Em reunião com a cúpula da legenda, Mandetta avisou que preferia se arriscar como postulante ao Senado pelo seu estado de origem, o Mato Grosso do Sul.

A desistência de Mandetta abre margem para que o União Brasil apoie outro nome da chamada terceira via, o candidato mais forte fora o ex-presidente Lula e o atual Jair Bolsonaro.

O presidente do PSL e futuro mandatário do UB, Luciano Bívar admitiu que a sigla conta com três opções inicias para apoiar: Sergio Moro (Podemos), João Doria ou Eduardo Leite (quem vencer pelas prévias do PSDB) e Simone Tebet (MDB), que teve a pré-candidatura anunciada nesta quinta-feira, 25.

“Estamos vendo quem aceitará efetivamente ser o candidato.
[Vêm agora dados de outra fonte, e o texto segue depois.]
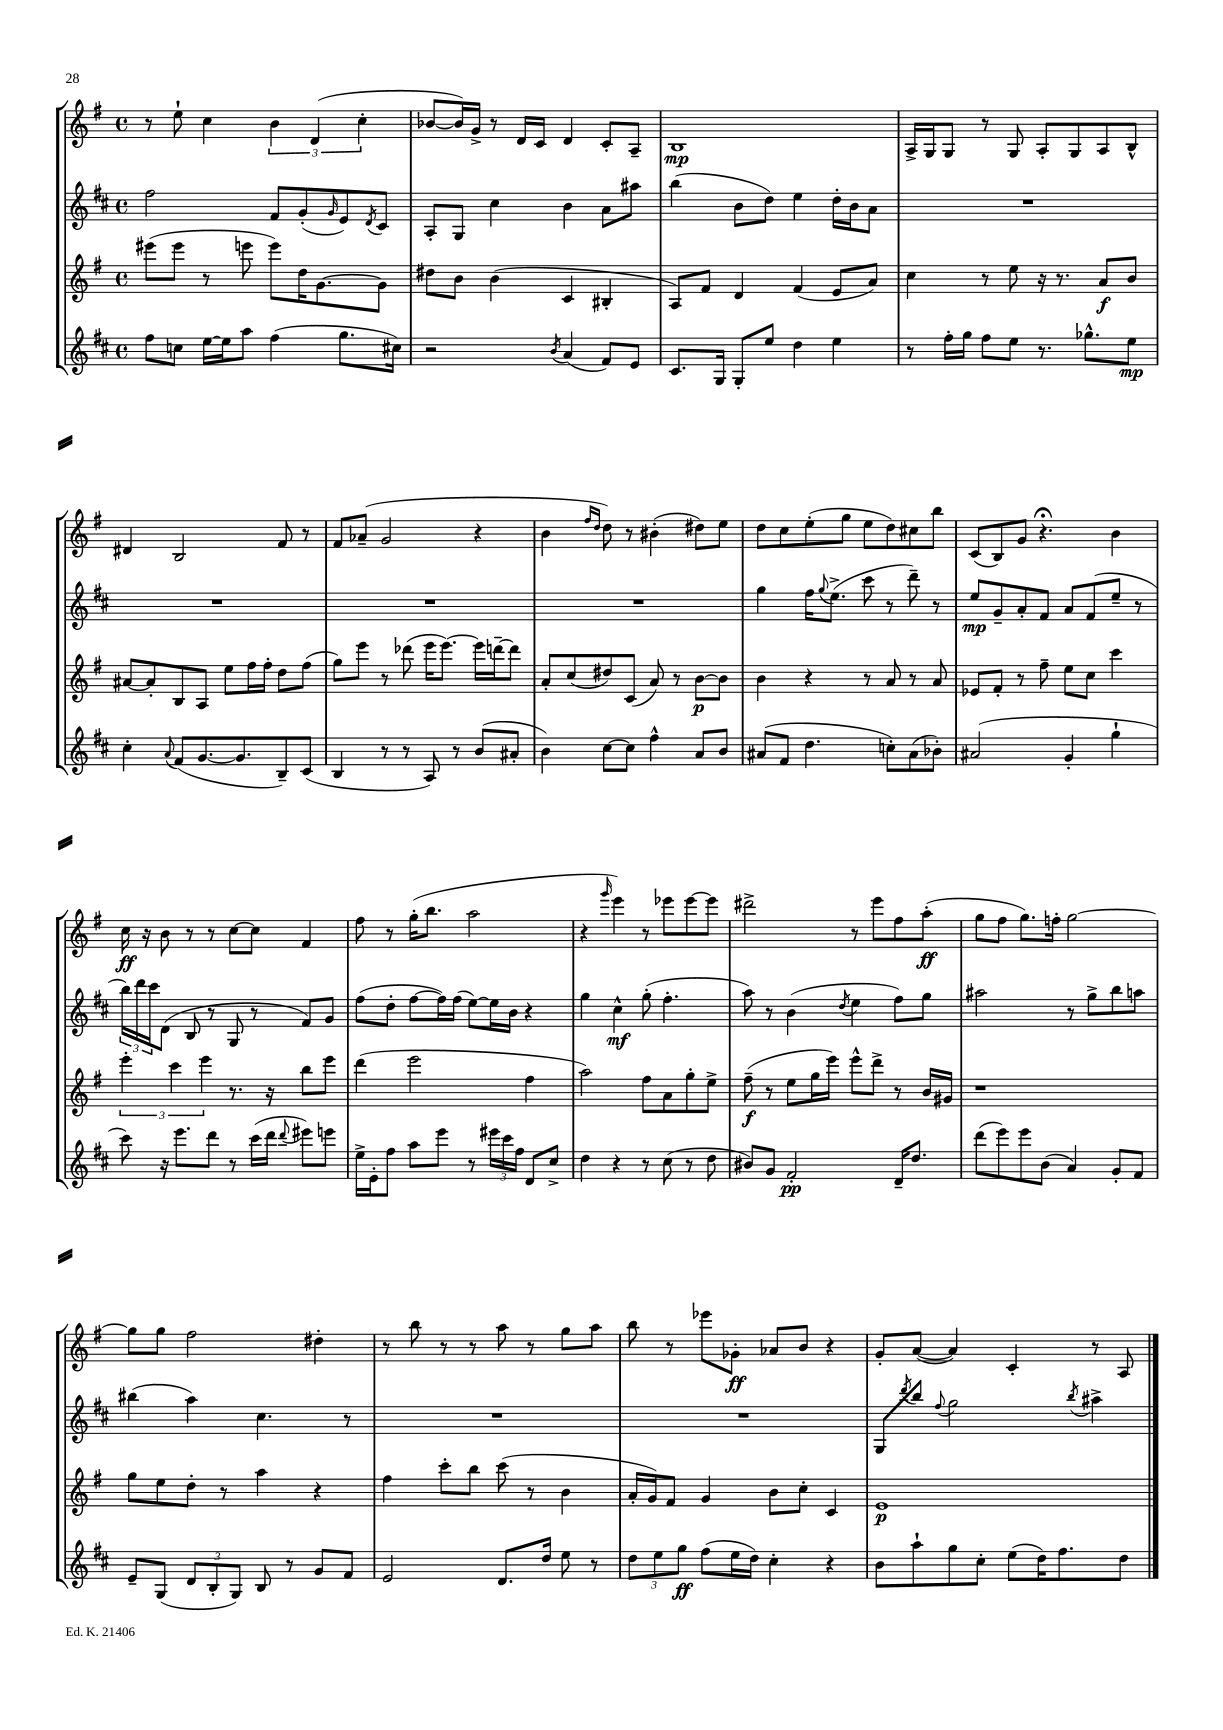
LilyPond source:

<<
\new StaffGroup <<
\new Staff = "s0" {
    \clef treble \key g \major \defaultTimeSignature \time 4/4
    r8 e''8-! c''4 \tuplet 3/2 { b'4 d'4( c''4-. } |
    bes'8~ bes'16) g'16-> r8 d'16 c'16 d'4 c'8-. a8-- |
    b1\mp |
    a16-> g16 g8 r8 g8 a8-. g8 a8 b8-^ |
    dis'4 b2 fis'8 r8 |
    fis'8 aes'8--( g'2 r4 |
    b'4 \grace { fis''16 d''16 } d''8) r8 bis'4-.( dis''8) e''8 |
    d''8 c''8 e''8-.( g''8 e''8 d''8) cis''8 b''8 |
    c'8( b8) g'8 r4.\fermata b'4 |
    c''16\ff r16 b'8 r8 r8 c''8~ c''8 fis'4 |
    fis''8 r8 g''16-.( b''8. a''2 |
    r4 \grace { g'''16 } e'''4) r8 ees'''8 ees'''8~ ees'''8 |
    dis'''2-> r8 e'''8 fis''8 a''8-.\ff( |
    g''8 fis''8 g''8.) f''16-. g''2~ |
    g''8 g''8 fis''2 dis''4-. |
    r8 b''8 r8 r8 a''8 r8 g''8 a''8 |
    b''8 r8 ees'''8 ges'8-.\ff aes'8 b'8 r4 |
    g'8-. a'8~( a'4) c'4-. r8 a8 \bar "|." |
}
\new Staff = "s1" {
    \clef treble \key d \major \defaultTimeSignature \time 4/4
    fis''2 fis'8 g'8-.( \grace { g'16 } e'8) \acciaccatura { d'8 } cis'8 |
    a8-. g8 cis''4 b'4 a'8 ais''8 |
    b''4( b'8 d''8) e''4 d''16-. b'16 a'8 |
    R1 |
    R1 |
    R1 |
    R1 |
    g''4 fis''16 \appoggiatura { g''8 } e''8.->( cis'''8 r8 d'''8--) r8 |
    e''8\mp g'8-- a'8-. fis'8 a'8 fis'8( e''8-- r8 |
    \tuplet 3/2 { b''16) d'''16 cis'''16 } d'8( b8 r8 g8 r8 fis'8) g'8 |
    fis''8( d''8-. fis''8~ fis''16) fis''16( e''8~) e''16 b'16 r4 |
    g''4 cis''4-^\mf g''8-.( fis''4.-. |
    a''8) r8 b'4( \acciaccatura { d''8 } e''4 fis''8) g''8 |
    ais''2 r8 g''8-> b''8 a''8 |
    bis''4( a''4) cis''4. r8 |
    R1 |
    R1 |
    g8 \acciaccatura { d'''8 } b''8 \appoggiatura { fis''8 } g''2 \acciaccatura { b''8 } ais''4-> \bar "|." |
}
\new Staff = "s2" {
    \clef treble \key g \major \defaultTimeSignature \time 4/4
    eis'''8( eis'''8 r8 e'''8 e'''8) d''16 g'8.~ g'8 |
    dis''8 b'8 b'4( c'4 bis4-. |
    a8) fis'8 d'4 fis'4( e'8 a'8) |
    c''4 r8 e''8 r16 r8. a'8\f b'8 |
    ais'8~ ais'8-. b8 a8 e''8 fis''16 fis''16-. d''8 fis''8( |
    g''8) e'''8 r8 des'''8( e'''16 e'''8.~) e'''16 d'''16~-- d'''8 |
    a'8-. c''8( dis''8) c'8( a'8) r8 b'8~\p b'8 |
    b'4 r4 r8 a'8 r8 a'8 |
    ees'8 fis'8-. r8 fis''8-- e''8 c''8 c'''4 |
    \tuplet 3/2 { e'''4-. c'''4 e'''4 } r8. r16 b''8 e'''8 |
    d'''4( e'''2 fis''4 |
    a''2) fis''8 a'8 g''8-. e''8-> |
    fis''8--\f( r8 e''8 g''16 e'''16) e'''8-^ d'''8-> r8 b'16 gis'16 |
    r1 |
    g''8 e''8 d''8-. r8 a''4 r4 |
    fis''4 c'''8-. b''8 c'''8( r8 b'4 |
    a'16-. g'16) fis'8 g'4 b'8 c''8-. c'4 |
    e'1\p \bar "|." |
}
\new Staff = "s3" {
    \clef treble \key d \major \defaultTimeSignature \time 4/4
    fis''8 c''8 e''16~ e''16 a''8 fis''4( g''8. cis''16) |
    r2 \acciaccatura { b'8 } a'4( fis'8) e'8 |
    cis'8. g16 g8-. e''8 d''4 e''4 |
    r8 fis''16-. g''16 fis''8 e''8 r8. ges''8.-^ e''8\mp |
    cis''4-. \appoggiatura { a'8 } fis'8( g'8.~ g'8. b8--) cis'8( |
    b4 r8 r8 a8) r8 b'8( ais'8-. |
    b'4) cis''8~ cis''8 fis''4-^ a'8 b'8 |
    ais'8( fis'8 d''4. c''8-.) ais'8( bes'8-.) |
    ais'2( g'4-. g''4-! |
    cis'''8) r16 e'''8. d'''8 r8 cis'''16( d'''16 \appoggiatura { d'''8 } eis'''8) e'''8 |
    e''16-> e'16-. fis''8 a''8 e'''8 r8 \tuplet 3/2 { eis'''16 cis'''16 fis''16 } d'8 cis''8-> |
    d''4 r4 r8 cis''8( r8 d''8 |
    bis'8) g'8 fis'2-.\pp d'16-- d''8. |
    d'''8( e'''8) e'''8 b'8( a'4) g'8-. fis'8 |
    e'8-- g8( \tuplet 3/2 { d'8 b8-. g8) } b8 r8 g'8 fis'8 |
    e'2 d'8. d''16 e''8 r8 |
    \tuplet 3/2 { d''8 e''8 g''8\ff } fis''8( e''16 d''16) cis''4-. r4 |
    b'8 a''8-! g''8 cis''8-. e''8( d''16) fis''8. d''8 \bar "|." |
}
>>
>>
\layout { \context { \Score \remove "Bar_number_engraver" } }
Estamos considerando também outras candidaturas (de outros partidos), como a gente pode se agrupar, com o MDB, o PSDB e o Podemos”, disse Bivar.

O apoio do União Brasil a alguma dessas candidaturas deve ser um dos mais disputados porque terá em 2022 a maior fatia do Fundo Eleitoral, dinheiro público usado para financiar campanhas. O valor ainda não está definido. As informações são do Estadão.
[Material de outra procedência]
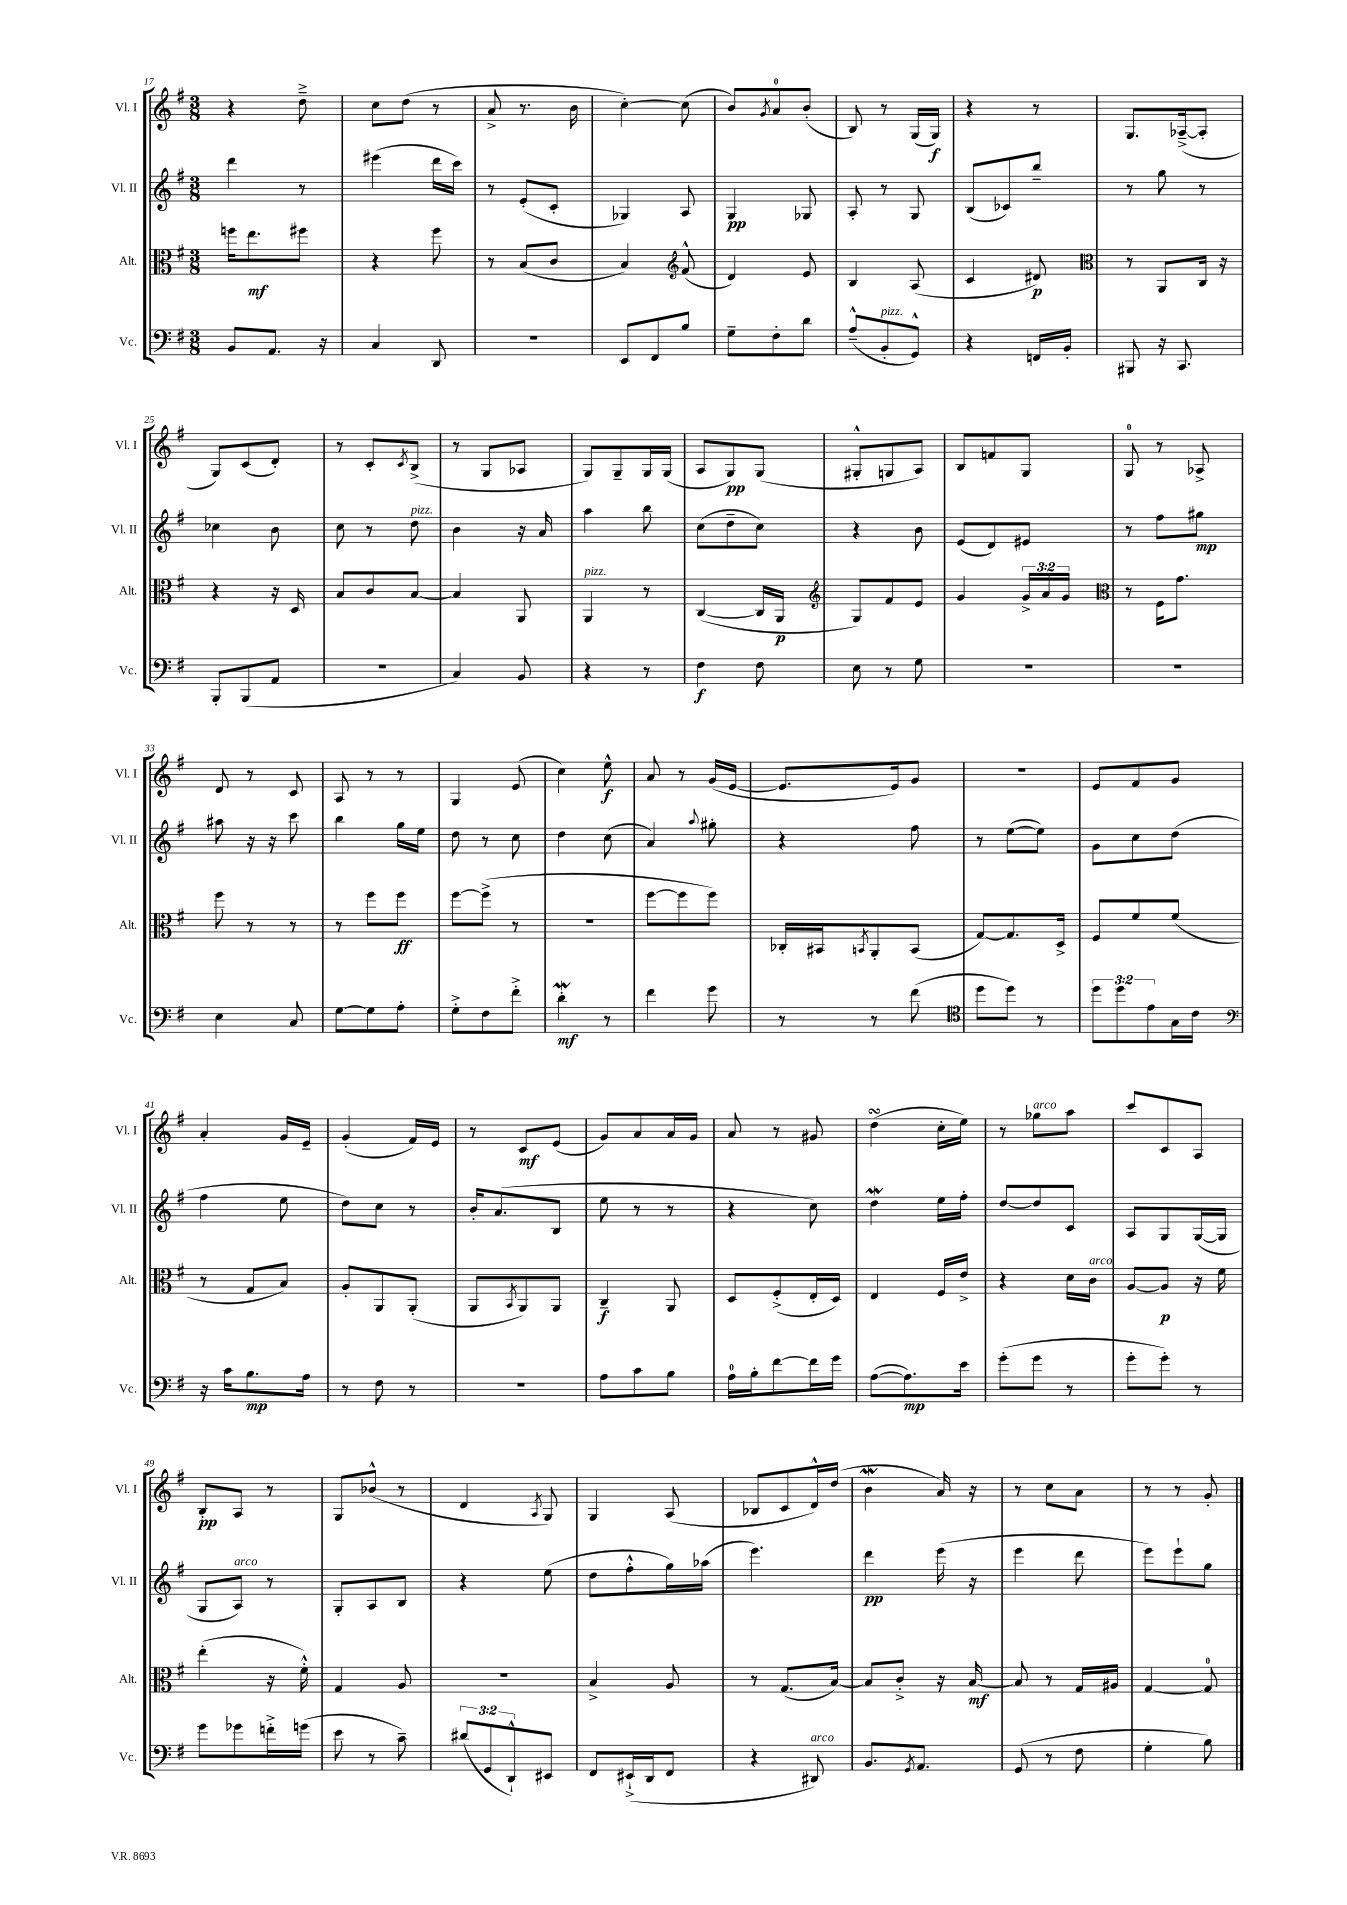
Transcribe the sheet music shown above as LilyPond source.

<<
\new StaffGroup <<
\new Staff = "s0" \with { instrumentName = "Vl. I" shortInstrumentName = "Vl. I" } {
    \clef treble \key g \major \numericTimeSignature \time 3/8
    r4 d''8---> |
    c''8 d''8( r8 |
    a'8-> r8. b'16 |
    c''4~-.) c''8( |
    b'8) \acciaccatura { g'8 } a'8-0 b'8-.( |
    b8) r8 g16( g16\f) |
    r4 r8 |
    g8. aes16~--->( aes8-. |
    g8) c'8( d'8-.) |
    r8 c'8-. \acciaccatura { c'8 } b8->( |
    r8 g8 aes8 |
    g8) g8-- g16 g16( |
    a8 g8\pp) g8( |
    gis8-.-^ g8 a8) |
    b8 f'8 g8 |
    g8-0 r8 aes8-> |
    d'8 r8 c'8 |
    a8 r8 r8 |
    g4 e'8( |
    c''4) e''8-^\f |
    a'8 r8 g'16( e'16~ |
    e'8. e'16) g'8 |
    R4. |
    e'8 fis'8 g'8 |
    a'4-. g'16 e'16-- |
    g'4-.( fis'16) e'16 |
    r8 c'8\mf e'8( |
    g'8) a'8 a'16 g'16 |
    a'8 r8 gis'8 |
    d''4\turn( c''16-. e''16) |
    r8 ges''8^\markup { \italic "arco" } a''8 |
    c'''8 c'8 a8 |
    b8-.\pp a8 r8 |
    g8 bes'8-^( r8 |
    d'4 \acciaccatura { a8 } g8) |
    g4 a8( |
    bes8 c'8 d'16-^) d''16( |
    b'4\mordent a'16) r16 |
    r8 c''8 a'8 |
    r8 r8 g'8-. \bar "|." |
}
\new Staff = "s1" \with { instrumentName = "Vl. II" shortInstrumentName = "Vl. II" } {
    \clef treble \key g \major \numericTimeSignature \time 3/8
    d'''4 r8 |
    eis'''4( d'''16 c'''16) |
    r8 e'8-.( c'8-. |
    ges4) a8 |
    g4\pp ges8 |
    a8-. r8 g8 |
    b8( ces'8) b''8-- |
    r8 g''8 r8 |
    ces''4 b'8 |
    c''8 r8 d''8^\markup { \italic "pizz." } |
    b'4 r16 a'16 |
    a''4 b''8 |
    c''8( d''8-- c''8) |
    r4 b'8 |
    e'8( d'8) eis'8 |
    r8 fis''8 gis''8\mp |
    ais''8 r16 r16 c'''8 |
    b''4 g''16 e''16 |
    d''8 r8 c''8 |
    d''4 c''8( |
    a'4) \appoggiatura { a''8 } gis''8-. |
    r4 fis''8 |
    r8 e''8~( e''8) |
    g'8 c''8 d''8( |
    fis''4 e''8 |
    d''8) c''8 r8 |
    b'16-. a'8.( b8 |
    e''8 r8 r8 |
    r4 c''8) |
    d''4\mordent e''16 fis''16-. |
    d''8~ d''8 c'8 |
    a8 g8 g16~( g16 |
    g8 a8^\markup { \italic "arco" }) r8 |
    g8-. a8 b8 |
    r4 e''8( |
    d''8 fis''8-.-^ g''16) aes''16( |
    e'''4.) |
    d'''4\pp e'''16( r16 |
    e'''4 d'''8 |
    e'''8) e'''8-! g''8 \bar "|." |
}
\new Staff = "s2" \with { instrumentName = "Alt." shortInstrumentName = "Alt." } {
    \clef alto \key g \major \numericTimeSignature \time 3/8 \override Staff.TupletNumber.text = #tuplet-number::calc-fraction-text
    f''16 e''8.\mf fis''8 |
    r4 fis''8 |
    r8 b8( c'8 |
    b4) \clef treble fis'8-^( |
    d'4) e'8 |
    b4 a8( |
    c'4 dis'8\p) |
    \clef alto r8 a,8 c16 r16 |
    r4 r16 d16 |
    b8 c'8 b8~ |
    b4 a,8 |
    a,4^\markup { \italic "pizz." } r8 |
    c4~( c16 a,16\p |
    \clef treble g8) fis'8 e'8 |
    g'4 \tuplet 3/2 { g'16-> a'16 g'16 } |
    \clef alto r8 fis16 g'8. |
    fis''8 r8 r8 |
    r8 fis''8 fis''8\ff |
    fis''8~ fis''8->( r8 |
    r4. |
    fis''8~ fis''8 fis''8) |
    ces16-. bis,16 \acciaccatura { b,8 } a,8-. b,8( |
    g8~) g8. d16-> |
    fis8 fis'8 fis'8( |
    r8 g8 b8) |
    a8-. a,8 a,8-.( |
    a,8 \acciaccatura { b,8 } a,8) a,8 |
    c4--\f a,8 |
    d8 fis8-.->( e16-. d16) |
    e4 fis16 e'16-> |
    r4 d'16 c'16^\markup { \italic "arco" } |
    a8~ a8\p r16 fis'16 |
    e''4-.( r16 fis'16-.-^) |
    g4 a8 |
    R4. |
    b4-> a8 |
    r8 g8.( b16~) |
    b8 c'8-.-> r16 b16~\mf |
    b8 r8 g16 ais16 |
    g4~ g8-0 \bar "|." |
}
\new Staff = "s3" \with { instrumentName = "Vc." shortInstrumentName = "Vc." } {
    \clef bass \key g \major \numericTimeSignature \time 3/8 \override Staff.TupletNumber.text = #tuplet-number::calc-fraction-text
    b,8 a,8. r16 |
    c4 d,8 |
    R4. |
    e,8 fis,8 b8 |
    g8-- fis8-. d'8 |
    a8---^( b,8-.^\markup { \italic "pizz." } g,8-^) |
    r4 f,16 b,16-. |
    bis,,8 r16 c,8. |
    b,,8-. b,,8( a,8 |
    R4. |
    c4) b,8 |
    r4 r8 |
    fis4\f fis8 |
    e8 r8 g8 |
    R4. |
    R4. |
    e4 c8 |
    g8~ g8 a8-. |
    g8-.-> fis8 fis'8-.-> |
    d'4-.\mordent\mf r8 |
    fis'4 g'8 |
    r8 r8 fis'8( |
    \clef tenor d''8 d''8) r8 |
    \tuplet 3/2 { d''8 d''8 e'8 } g16 c'16 |
    \clef bass r16 c'16 b8.\mp a16 |
    r8 fis8 r8 |
    R4. |
    a8 c'8 b8 |
    a16-0 b16-. fis'8~ fis'16 g'16 |
    a8~( a8.\mp) e'16 |
    g'8-.( g'8 r8 |
    g'8-. g'8-.) r8 |
    g'8 ges'8 f'16-.-> g'16( |
    e'8 r8 c'8--) |
    \tuplet 3/2 { dis'8( g,8 d,8-!-^) } eis,8 |
    fis,8 eis,16-!->( d,16 fis,8 |
    r4 dis,8^\markup { \italic "arco" }) |
    b,8. \acciaccatura { g,8 } a,8. |
    g,8( r8 fis8 |
    g4-. b8) \bar "|." |
}
>>
>>
\layout { \context { \Score currentBarNumber = #17 } }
Com a saída de Mandetta, outros 11 nomes ainda se dizem na disputa, o número deve cair para 9 – contando com apenas um nome do PSDB. Estão ainda no páreo: Lula (PT), Bolsonaro, Moro (Podemos), Simone (MDB), o ex-ministro Ciro Gomes (PDT), os senadores Rodrigo Pacheco (PSD), Alessandro Vieira (Cidadania), o cientista político Luiz Felipe d’Avila (Novo), além de um nome do PSDB (Doria ou Leite).